The young state had to meet the challenge of bridging the cultural gaps which developed as a consequence of Jewish populations being dispersed across the globe over two millennia of exile. Within a short time and with minimal resources, a unified society was successfully consolidated, thought admittedly more than a few mistakes were made in the process.

The amazing thing is that this young state, literally from its first day, wasn’t afforded a single moment of peace or tranquility. The day after its independence was proclaimed, it was attacked by five armies and had to fight for its survival in a war which hasn’t ended yet, and in which our enemies give us no rest. The only thing that changes is the form this war takes: from invading enemy armies to terrorism to organized uprisings; from suicide bombings to car-ramming attacks to stabbings. Israel’s history already includes several wars which threatened its existence, among them the Six Day War and the Yom Kippur War. Ours is a unique state which must invest six percent of its gross national product in defense. This is twice the percentage that either the US or Russia expend. Only Saudi Arabia spends more. Additionally, the IDF is the most moral army in the world, and it demands of itself ethical standards on the battlefield which have no parallel in any other army on earth.

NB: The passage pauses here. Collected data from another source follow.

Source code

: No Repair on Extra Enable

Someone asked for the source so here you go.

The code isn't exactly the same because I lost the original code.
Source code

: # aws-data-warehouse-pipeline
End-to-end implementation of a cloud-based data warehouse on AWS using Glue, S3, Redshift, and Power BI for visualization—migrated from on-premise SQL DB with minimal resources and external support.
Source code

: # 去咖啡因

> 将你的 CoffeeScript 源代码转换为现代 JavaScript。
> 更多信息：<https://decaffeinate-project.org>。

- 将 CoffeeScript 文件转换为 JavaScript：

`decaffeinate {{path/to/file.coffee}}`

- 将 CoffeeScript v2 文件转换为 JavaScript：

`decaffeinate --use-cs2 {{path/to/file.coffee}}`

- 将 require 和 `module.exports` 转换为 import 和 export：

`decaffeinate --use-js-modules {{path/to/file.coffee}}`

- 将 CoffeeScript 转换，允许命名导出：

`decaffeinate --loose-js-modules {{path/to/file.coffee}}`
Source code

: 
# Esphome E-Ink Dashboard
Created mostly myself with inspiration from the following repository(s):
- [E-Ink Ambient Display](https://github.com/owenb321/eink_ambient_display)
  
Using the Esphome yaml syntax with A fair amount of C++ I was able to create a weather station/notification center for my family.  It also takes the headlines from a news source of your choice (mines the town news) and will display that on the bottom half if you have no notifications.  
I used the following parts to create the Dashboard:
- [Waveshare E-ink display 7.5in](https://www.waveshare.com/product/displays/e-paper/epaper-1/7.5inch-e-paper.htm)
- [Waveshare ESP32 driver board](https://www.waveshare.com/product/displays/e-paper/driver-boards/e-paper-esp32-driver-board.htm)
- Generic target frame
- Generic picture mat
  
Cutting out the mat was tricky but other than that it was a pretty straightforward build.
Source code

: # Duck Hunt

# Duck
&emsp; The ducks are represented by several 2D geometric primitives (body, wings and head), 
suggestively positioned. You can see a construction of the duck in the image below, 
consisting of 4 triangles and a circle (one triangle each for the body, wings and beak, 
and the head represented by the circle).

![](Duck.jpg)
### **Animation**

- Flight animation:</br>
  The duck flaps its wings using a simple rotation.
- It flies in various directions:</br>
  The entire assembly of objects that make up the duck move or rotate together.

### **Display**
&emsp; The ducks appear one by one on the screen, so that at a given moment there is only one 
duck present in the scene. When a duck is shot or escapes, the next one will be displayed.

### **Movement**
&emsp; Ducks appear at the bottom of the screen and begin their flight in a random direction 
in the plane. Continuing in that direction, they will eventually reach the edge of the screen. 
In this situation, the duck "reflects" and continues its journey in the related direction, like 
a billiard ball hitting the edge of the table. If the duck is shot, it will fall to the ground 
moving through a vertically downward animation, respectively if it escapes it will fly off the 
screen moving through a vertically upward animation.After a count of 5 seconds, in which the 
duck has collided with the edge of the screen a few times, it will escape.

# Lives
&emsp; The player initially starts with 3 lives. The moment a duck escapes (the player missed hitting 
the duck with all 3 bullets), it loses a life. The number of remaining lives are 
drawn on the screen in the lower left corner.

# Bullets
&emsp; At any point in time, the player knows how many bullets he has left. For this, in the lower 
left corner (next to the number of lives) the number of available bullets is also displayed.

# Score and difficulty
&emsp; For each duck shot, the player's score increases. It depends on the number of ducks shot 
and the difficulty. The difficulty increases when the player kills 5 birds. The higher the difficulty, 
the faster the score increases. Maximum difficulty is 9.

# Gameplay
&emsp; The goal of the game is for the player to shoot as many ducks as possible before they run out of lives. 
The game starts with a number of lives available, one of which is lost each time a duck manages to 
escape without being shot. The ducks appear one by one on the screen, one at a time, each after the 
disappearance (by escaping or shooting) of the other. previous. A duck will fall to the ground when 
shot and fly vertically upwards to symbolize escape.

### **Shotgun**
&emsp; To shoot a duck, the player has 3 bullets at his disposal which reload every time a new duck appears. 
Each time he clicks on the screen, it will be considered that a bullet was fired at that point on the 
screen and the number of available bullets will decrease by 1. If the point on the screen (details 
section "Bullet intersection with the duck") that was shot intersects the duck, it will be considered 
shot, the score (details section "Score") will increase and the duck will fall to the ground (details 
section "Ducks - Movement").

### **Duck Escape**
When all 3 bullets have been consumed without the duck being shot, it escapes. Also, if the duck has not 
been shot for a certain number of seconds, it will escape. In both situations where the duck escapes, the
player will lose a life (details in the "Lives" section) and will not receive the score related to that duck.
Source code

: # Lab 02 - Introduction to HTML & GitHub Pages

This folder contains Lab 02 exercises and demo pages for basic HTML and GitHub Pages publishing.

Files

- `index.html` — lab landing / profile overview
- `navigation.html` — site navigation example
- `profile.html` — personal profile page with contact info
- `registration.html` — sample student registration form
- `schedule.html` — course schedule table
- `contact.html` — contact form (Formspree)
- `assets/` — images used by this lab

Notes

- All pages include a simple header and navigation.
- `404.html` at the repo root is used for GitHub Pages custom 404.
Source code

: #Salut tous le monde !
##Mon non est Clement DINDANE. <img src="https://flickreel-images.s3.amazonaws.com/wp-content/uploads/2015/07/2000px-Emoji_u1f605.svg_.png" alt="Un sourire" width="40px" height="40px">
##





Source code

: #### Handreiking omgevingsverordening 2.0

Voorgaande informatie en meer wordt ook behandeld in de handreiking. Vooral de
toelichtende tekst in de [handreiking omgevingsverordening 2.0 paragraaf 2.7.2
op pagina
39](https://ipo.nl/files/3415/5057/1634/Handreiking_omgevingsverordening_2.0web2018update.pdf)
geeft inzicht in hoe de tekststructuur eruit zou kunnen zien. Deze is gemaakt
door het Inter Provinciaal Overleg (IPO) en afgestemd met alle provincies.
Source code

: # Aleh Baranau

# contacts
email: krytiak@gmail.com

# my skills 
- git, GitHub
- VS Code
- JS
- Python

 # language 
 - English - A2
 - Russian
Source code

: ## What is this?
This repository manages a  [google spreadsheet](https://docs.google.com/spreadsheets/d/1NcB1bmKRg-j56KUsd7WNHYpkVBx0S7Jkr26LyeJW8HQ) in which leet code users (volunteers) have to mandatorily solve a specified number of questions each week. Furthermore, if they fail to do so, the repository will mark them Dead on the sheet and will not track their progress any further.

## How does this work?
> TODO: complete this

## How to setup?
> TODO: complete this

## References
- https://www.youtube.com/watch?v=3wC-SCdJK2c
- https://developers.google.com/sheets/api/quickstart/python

Since the establishment of the State of Israel, the vision of the Jewish state is evolving, numerically and culturally, into the center of the entire Jewish world.

According to the figures of the Institute of Contemporary Jewry, out of 14.4 million Jews worldwide, 6.3 million live in Israel as compared to 5.7 million in the United States. The progress Judaism has made in the young state is unprecedented in all of Jewish history.

By virtue of this, Israel has become a world cultural center which attracts visitors from all the world – and not only Jewish ones – who come to see and learn. “For from Zion will come forth Torah.”

It is impossible to comprehend the miracle of how in such a short time, a young and tiny state successfully withstood all of these challenges simultaneously. And this is in spite of the fact that numerous mistakes were made along the way. Israel is a young state which looks and acts like a veteran, mature state.

On Independence Day, we should note that the rapid rebirth of Israel has no parallel in human history. Especially in light of the fact that the Jews were a persecuted nation dispersed across the world for 2,000 years, and only a handful managed to live in the land of Israel during the exile.

This unique phenomenon has spellbound men of spirit from the entire world and of all religions. They cannot remain aloof to this, and they are constantly trying to understand the secret of this magic.

So what can we say to our state on its birthday? On one hand, the State of Israel has many good reasons to be satisfied with itself, as an established and mature state. On the other hand, it cannot afford to “grow old” and to think it has reached its peak, and that after it has “done its share” it can sit back and enjoy the fruits of its success.

It has to remain young, vibrant and energetic, and hungry for the new challenges which will surely knock on its doors. Israel can also count on its enemies, who haven’t yet reconciled with its existence, to never give it the deceptive luxury of getting too comfortable.

On Independence Day we have to remind ourselves that the vision of the Jewish state is an eternal vision which has no bounds and no end. There is always where to make progress and more to do. And we will not allow ourselves to be satisfied with less than perfection.

The author, a rabbi and colonel in the IDF reserves, is the rosh yeshiva of the Meir Harel Hesder Yeshiva Modi’in – Ofakim.